## [Required work]
Check each line below for the word "machine". How many have it? Answer with the number only.

## [Materials provided]
·····

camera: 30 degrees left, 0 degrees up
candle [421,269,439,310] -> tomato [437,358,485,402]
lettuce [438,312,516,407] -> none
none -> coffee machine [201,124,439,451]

·····

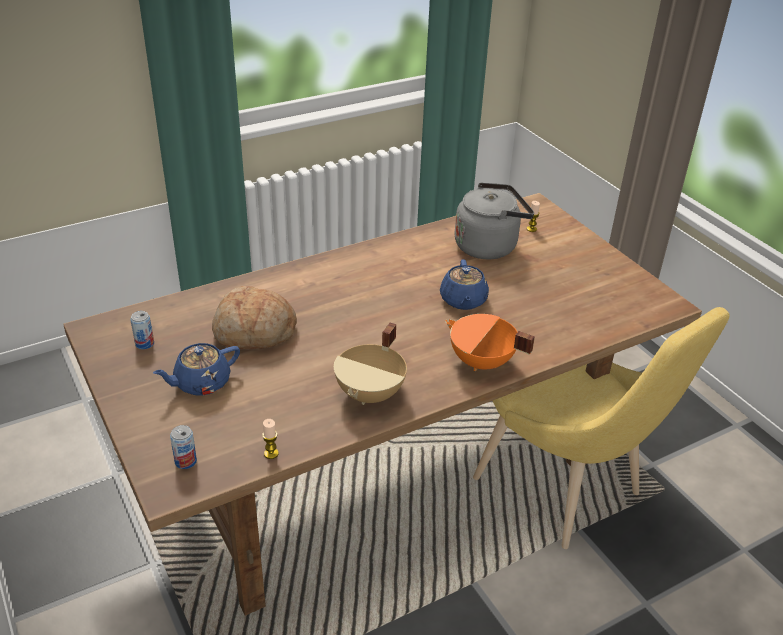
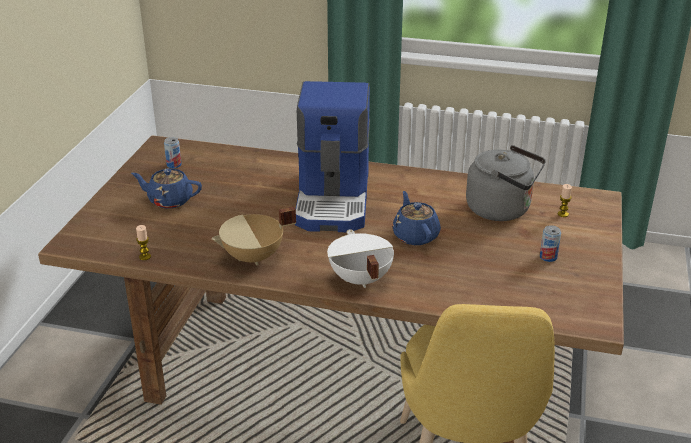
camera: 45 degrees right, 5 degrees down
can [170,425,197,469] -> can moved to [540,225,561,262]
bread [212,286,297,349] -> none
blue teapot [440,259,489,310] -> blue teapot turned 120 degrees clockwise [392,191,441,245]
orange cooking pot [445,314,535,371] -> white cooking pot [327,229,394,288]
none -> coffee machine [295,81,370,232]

·····

## [Solution to the exercise]
2